The cathedral was lovely inside and all decorated for Christmas with candles everywhere. It was almost to full capacity and we found a pew towards the back to secure our place for who knows what. Thirty minutes later there was still no service or music. The official looking people were clearly setting up for something grand as they checked video cameras and lighting. The orchestra above us were tuning their instruments. The children decided they didn’t want to wait any longer and the pouting was back. I urged them to be patient and that we would be rewarded with such a unique Lithuanian Christmas experience that we would treasure always. Sharing this special moment with the citizens of Vilnius as they came together as a community would have made a perfect Christmas memory. But, one-by-one my rebels stormed out of the church and refused to return. I tried again to use experience as the gift of patience but they were absolutely done. We left heavy hearted with heads down in silence. I felt like the service must have started soon after but at that point what did it matter. Not only did we not have that immersive experience that was promised but we had substituted it for a really disappointing Christmas memory. Fairly regularly, it seems that travel and life similarly offer up surprises with both happy and difficult times. This was our low point during the entire two-week holiday. We returned to our room and quietly everyone went to sleep.

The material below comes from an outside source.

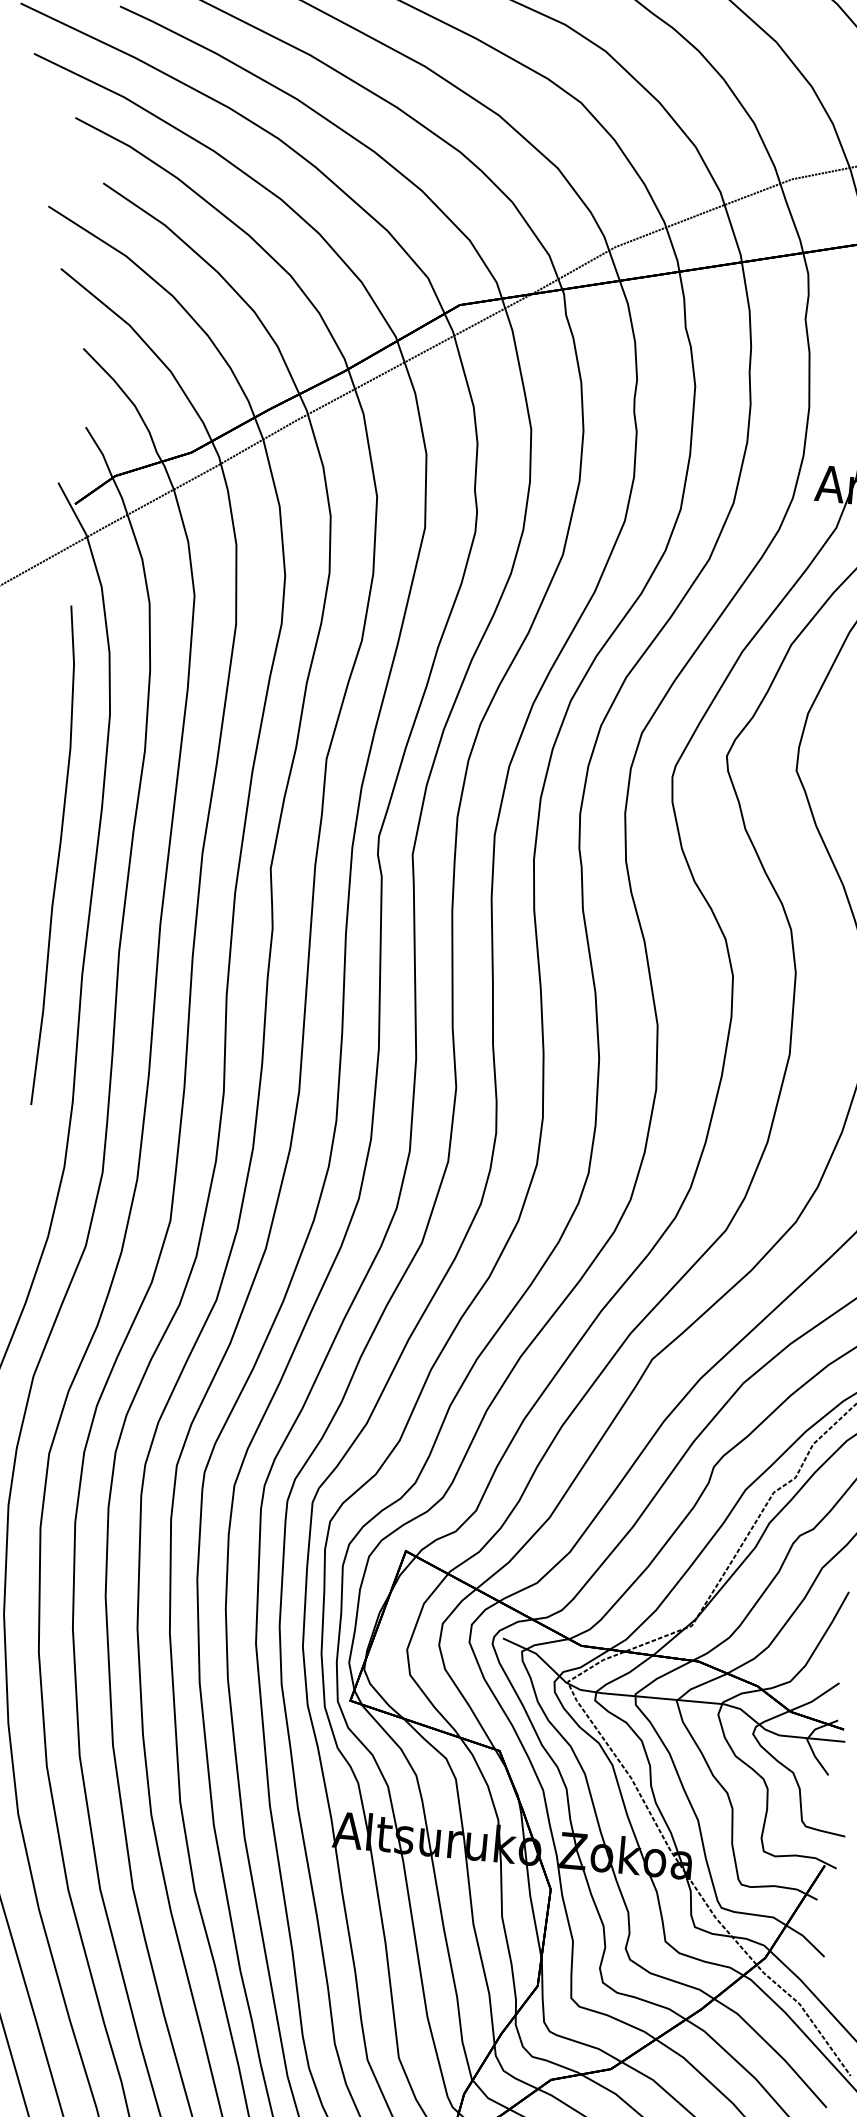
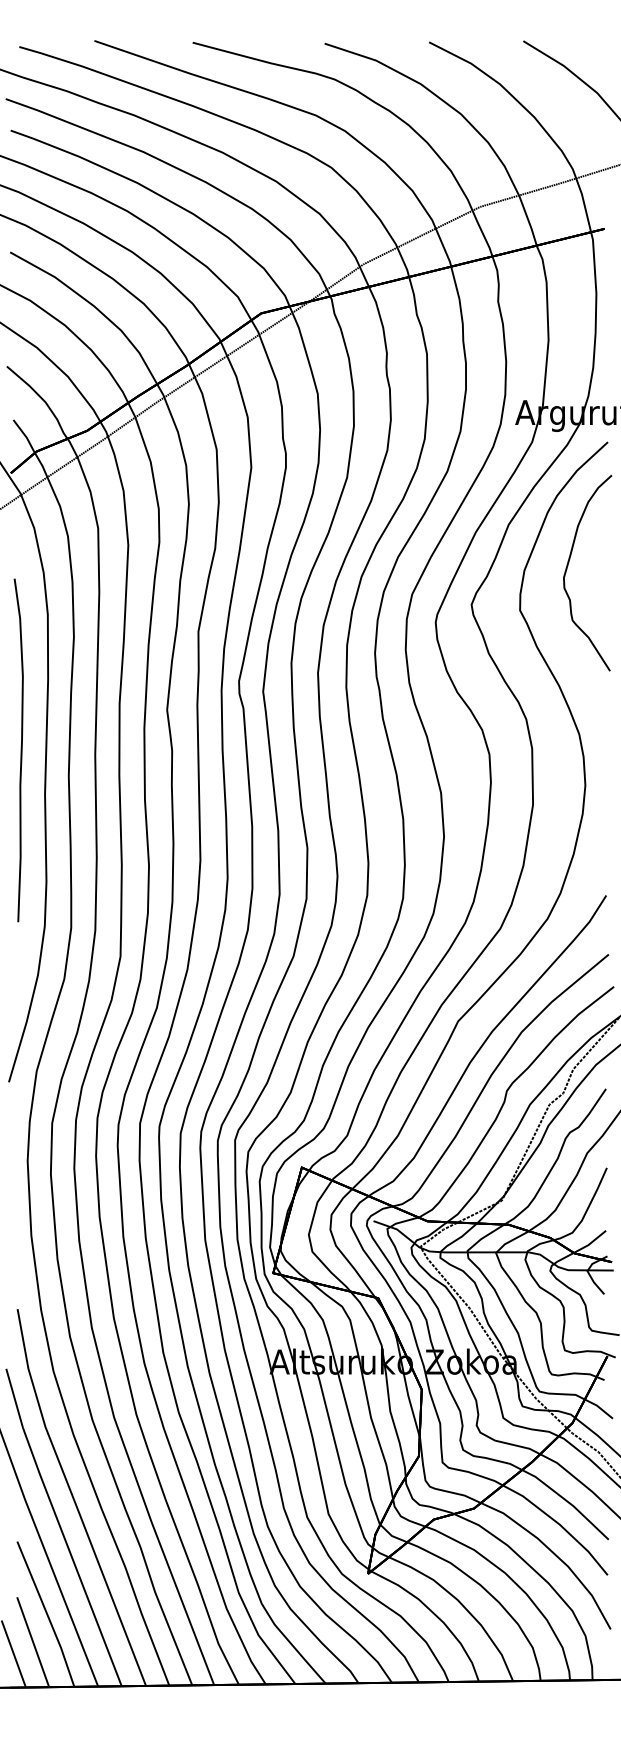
curve: (57, 855) -> (20, 750), moved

Christmas morning arrived with a renewed sense of vigor, a blank slate, antibiotics that clearly had been working their magic overnight and, of course, Christmas presents. In a mostly successful attempt to make Christmas away from home special, we’d decided to draw names out of a hat and shop for that person while in Riga. It was our first time doing this as a family and the kids really enjoyed the experience of shopping for their person. We started the morning with the Secret Santa presents and the kids were delighted to give their presents and guess and who had drawn who. All gifts turned out to be locally made crafts (woollen socks, amber jewellery, Russian nesting dolls, chocolates and a wooden sling shot) and everyone was happy.
We had breakfast at the hotel and then we loaded up our car for our two-and-a-half-hour drive to Minsk. Fingers were crossed as we read the border crossings could be lengthy.
Side trip to the Hill of Crosses
Earlier in our drive through Lithuania, we took a slight detour to the Hill of Crosses (in the village of Jurgaiciai) in the pouring rain to see this surreal, odd and spiritual place. I read that there were tens of thousands of crosses on the hill but it looked like much more than that. The crosses go on in every direction and are so tightly packed together. They are large and small, cheap and expensive, all different – left as a wish or a memorial. Apparently, every Saturday Newlyweds line up to leave a cross as a blessing for their recent marriage. We were able to buy a simple wooden cross in the car park and etch the letter “B” into it with our car keys before hammering it into the ground to leave our mark on Lithuania forever. There are many paths to wander down to gaze with wonder at the special place. What an awesome site to explore with the kids. Despite rain and sickness, we all enjoyed the stop.